Why depth == len(result) works: The result list grows by one entry per level. When result has k entries, levels 0 through k-1 are covered. So depth == k means depth k hasn't been added yet, and the current node is the first (rightmost) at that depth.

Code

class Solution {
public:
    vector<int> rightSideView(TreeNode* root) {
        vector<int> result;
        dfs(root, 0, result);
        return result;
    }

private:
    void dfs(TreeNode* node, int depth, vector<int>& result) {
        if (!node) return;
        if (depth == (int)result.size()) {
            result.push_back(node->val);
        }
        dfs(node->right, depth + 1, result);
        dfs(node->left, depth + 1, result);
    }
};
from typing import Optional, List

class Solution:
    def rightSideView(self, root: Optional[TreeNode]) -> List[int]:
        result = []

        def dfs(node, depth):
            if not node:
                return
            if depth == len(result):
                result.append(node.val)
            dfs(node.right, depth + 1)
            dfs(node.left, depth + 1)

        dfs(root, 0)
        return result
class Solution {
    public List<Integer> rightSideView(TreeNode root) {
        List<Integer> result = new ArrayList<>();
        dfs(root, 0, result);
        return result;
    }

    private void dfs(TreeNode node, int depth, List<Integer> result) {
        if (node == null) return;
        if (depth == result.size()) {
            result.add(node.val);
        }
        dfs(node.right, depth + 1, result);
        dfs(node.left, depth + 1, result);
    }
}

Complexity Analysis

Time Complexity: O(n)

We visit every node exactly once during the DFS traversal. Each visit does O(1) work (a comparison and potentially an append). Total: O(n).

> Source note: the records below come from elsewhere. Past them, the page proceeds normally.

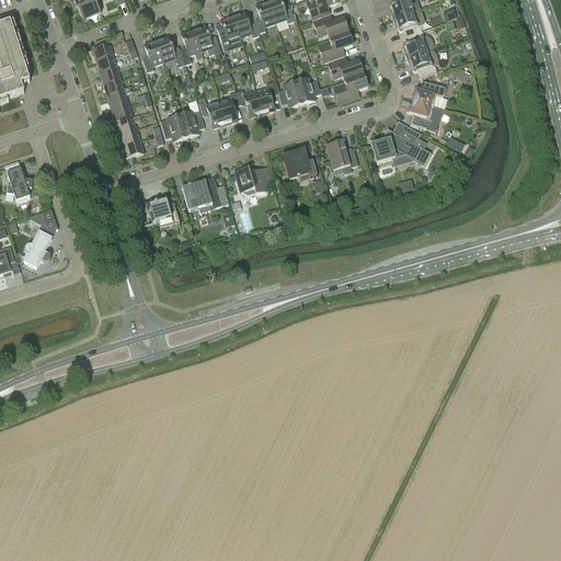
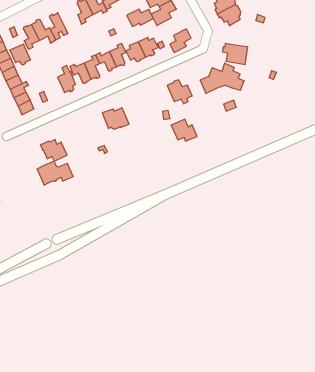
building: [193,22,222,57] -> none
building: [328,57,363,79] -> [127,9,153,26]
building: [411,79,445,105] -> none
building: [161,114,187,141] -> [10,44,31,65]
building: [284,150,317,180] -> [171,119,197,141]
building: [182,179,229,209] -> [37,161,73,185]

Space Complexity: O(h) where h is the height of the tree

The space is used by the recursion call stack. In the best case (balanced tree), h = O(log n). In the worst case (completely skewed tree), h = O(n). The result array stores at most h elements (one per level), which doesn't exceed the stack space.

Compared to the BFS approach's O(n) queue space, DFS saves space on balanced trees: O(log n) vs O(n/2).